O Ministério Público tem sido o “grande algoz” dos advogados ao criminalizar de forma indiscriminada o exercício da advocacia. É o que diz Charles Dias, procurador nacional de defesa das prerrogativas do Conselho Federal da Ordem dos Advogados do Brasil.
Para o advogado, “o MP é o grande carrasco da advocacia”. Mas isso não diminui a participação da magistratura na violação das prerrogativas da classe, que estão definidas no Estatuto da Ordem. Para Dias, o Judiciário “se enclausurou” e perdeu contato com o mundo real. Por isso deixam de atender advogados, fazem greve por penduricalhos, pedem aumento para ir a Miami comprar terno, afirma.
“As negativas de acesso aos autos, buscas e apreensões midiáticas, a espetacularização do processo penal, o modelo adotado pela Justiça pública de fazer o Direito Penal parecer um programa de reality show, expondo a imagem de investigados, são campo fértil para que as violações ocorram”, afirma.
Leia a entrevista:
ConJur — Existe hoje um grande violador das prerrogativas dos advogados?
━━━━━━━━━━━━━━━━━━━━
__INSTRUÇÕES DE TRABALHO__.
1. Responda com base no texto sobre as prerrogativas da advocacia:
(a) Que cargo Charles Dias ocupa?
(b) Em que documento estão definidas as prerrogativas da classe?
(c) Segundo Dias, para que os magistrados pedem aumento?
2. Liste todas as práticas que, no texto sobre as prerrogativas da advocacia, Dias aponta como "campo fértil" para as violações.
3. Retome o texto sobre as prerrogativas da advocacia a partir do ponto em que ele termina.
━━━━━━━━━━━━━━━━━━━━
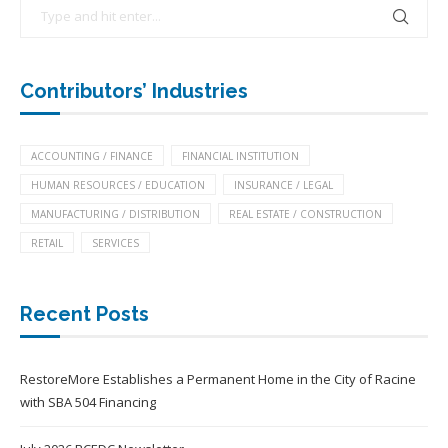
Contributors’ Industries
ACCOUNTING / FINANCE
FINANCIAL INSTITUTION
HUMAN RESOURCES / EDUCATION
INSURANCE / LEGAL
MANUFACTURING / DISTRIBUTION
REAL ESTATE / CONSTRUCTION
RETAIL
SERVICES
Recent Posts
RestoreMore Establishes a Permanent Home in the City of Racine
with SBA 504 Financing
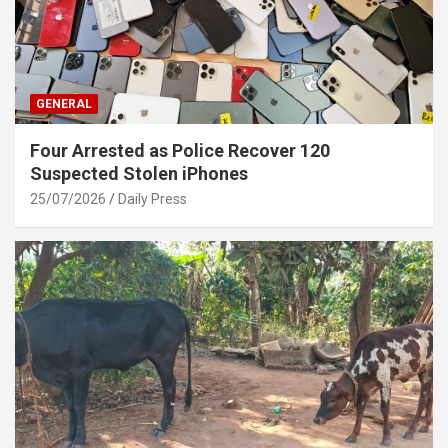
GENERAL
Four Arrested as Police Recover 120
Suspected Stolen iPhones
25/07/2026
Daily Press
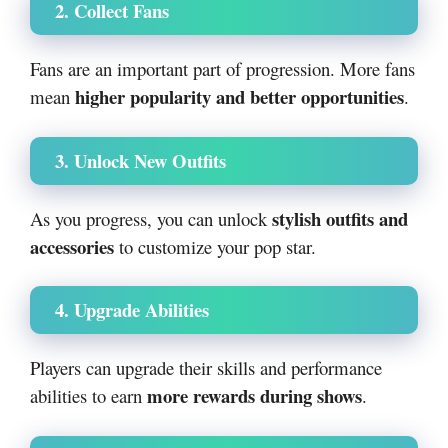
2. Collect Fans
Fans are an important part of progression. More fans
higher popularity and better opportunities
mean
.
3. Unlock New Outfits
stylish outfits and
As you progress, you can unlock
accessories
to customize your pop star.
4. Upgrade Abilities
Players can upgrade their skills and performance
more rewards during shows
abilities to earn
.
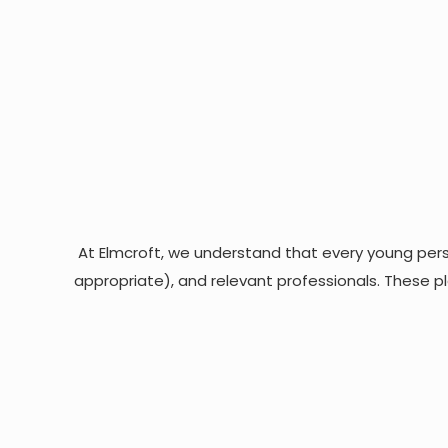
At Elmcroft, we understand that every young perso
appropriate), and relevant professionals. These pl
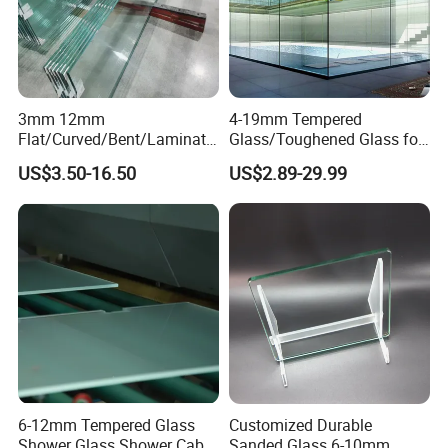
3mm 12mm
4-19mm Tempered
Flat/Curved/Bent/Laminate
Glass/Toughened Glass for
d/Tempered/Safety/Insulat
Window, Shower Door Glass
US$3.50-16.50
US$2.89-29.99
ed Building Bulletproof
Fence etc with CE Certified
Solar Toughened Glass for
Window/Door/Furniture/Sh
ower Room/Machine Price
6-12mm Tempered Glass
Customized Durable
Shower Glass Shower Cabin
Sanded Glass 6-10mm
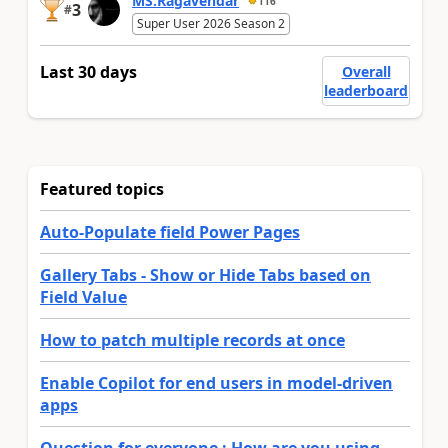
MS.Ragavendar
116
3
#
Super User 2026 Season 2
Last 30 days
Overall
leaderboard
Featured topics
Auto-Populate field Power Pages
Gallery Tabs - Show or Hide Tabs based on
Field Value
How to patch multiple records at once
Enable Copilot for end users in model-driven
apps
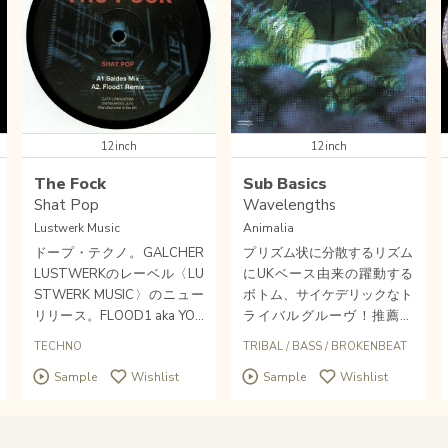
12inch
12inch
The Fock
Sub Basics
Shat Pop
Wavelengths
Lustwerk Music
Animalia
ドープ・テクノ。GALCHER
プリズム状に分散するリズム
LUSTWERKのレーベル〈LU
にUKベース由来の躍動する
STWERK MUSIC〉のニュー
ボトム、サイケデリックなト
リリース。FLOOD1 aka YOU
ライバルグルーヴ！推薦。
NG MALE(WHITE MATERIA
〈TEMPLE OF SOUND〉や
TECHNO
TRIBAL
/
BASS
/
BROKENBEAT
L)のリミックスも収録！
〈MODERN HYPNOSIS〉を
Sample
Wishlist
Sample
Wishlist
代表するルーツ系ベース才
覚・SUB BASICS新作。音響
職人が参加してきた〈ANIM
ALIA〉を進化させるトライ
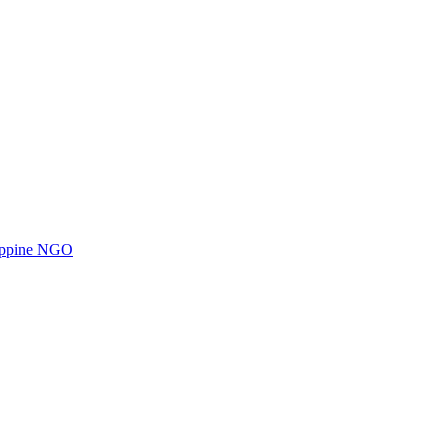
ilippine NGO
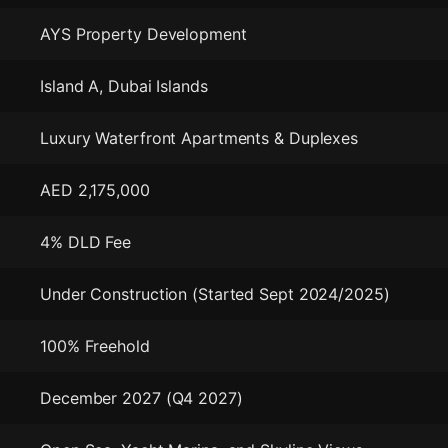
AYS Property Development
Island A, Dubai Islands
Luxury Waterfront Apartments & Duplexes
AED 2,175,000
4% DLD Fee
Under Construction (Started Sept 2024/2025)
100% Freehold
December 2027 (Q4 2027)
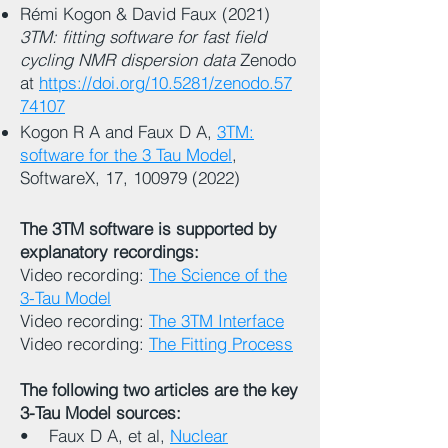
Rémi Kogon & David Faux (2021)
3TM: fitting software for fast field
cycling NMR dispersion data
Zenodo
at
https://doi.org/10.5281/zenodo.57
74107
Kogon R A and Faux D A,
3TM:
software for the 3 Tau Model
,
SoftwareX, 17,
100979 (2022)
The 3TM software is supported by
explanatory recordings:
Video recording:
The Science of the
3-Tau Model
Video recording:
The 3TM Interface
Video recording:
The Fitting Process
The following two articles are the key
3-Tau Model sources:
• Faux D A, et al,
Nuclear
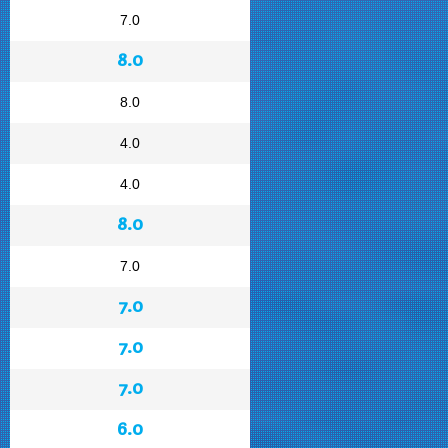
7.0
8.0
8.0
4.0
4.0
8.0
7.0
7.0
7.0
7.0
6.0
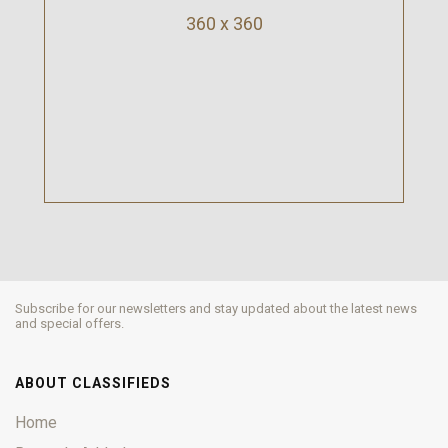
360 x 360
Subscribe for our newsletters and stay updated about the latest news
and special offers.
ABOUT CLASSIFIEDS
Home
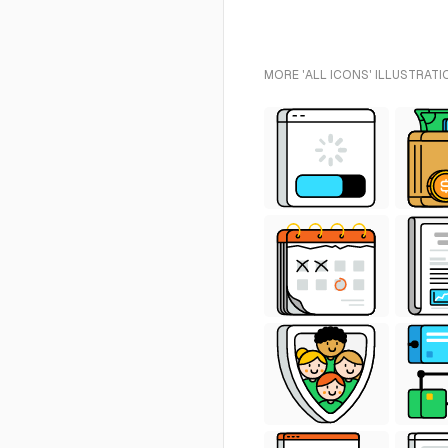
MORE 'ALL ICONS' ILLUSTRATI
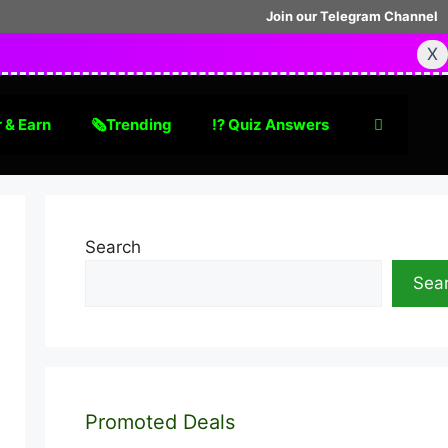
Join our Telegram Channel
X
 & Earn
🗞Trending
⁉️ Quiz Answers
Search
Sea
Promoted Deals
━━━━━━━━━━━━━━━━━━━━
__RESPOSTAS__.
1.
(a) Procurador nacional de defesa das prerrogativas do Conselho Federal da Ordem dos Advogados do Brasil.
(b) No Estatuto da Ordem.
(c) Para ir a Miami comprar terno.

2.
- As negativas de acesso aos autos
- As buscas e apreensões midiáticas
- A espetacularização do processo penal
- O modelo adotado pela Justiça pública de fazer o Direito Penal parecer um programa de reality show, expondo a imagem de investigados

3.
Charles Dias — O Ministério Público tem sido o grande algoz da advocacia ao criminalizar de forma indiscriminada o exercício da advocacia. Ao querer discutir, por exemplo, isso acontece na Justiça Federal, honorários contratuais avençados, os honorários que o advogado contrata com o cliente para o exercício em ações previdenciárias. Apesar de o STJ já ter dito de forma reiterada que a competência para discutir isso é da Justiça estadual cível. O MP é carrasco dos advogados quando quer impor licitação, mas esquece que o Supremo já disse que escritório de advocacia pode ser contratado por ente público sem licitação. Ou ainda quando impede que honorários sejam pagos a advogados que lutaram para que municípios recebessem dinheiro da educação de algum fundo federal por entender que a verba é exclusiva de determinada rubrica.
ConJur — As cortes superiores e o Supremo Tribunal Federal também desrespeitam as prerrogativas dos advogados?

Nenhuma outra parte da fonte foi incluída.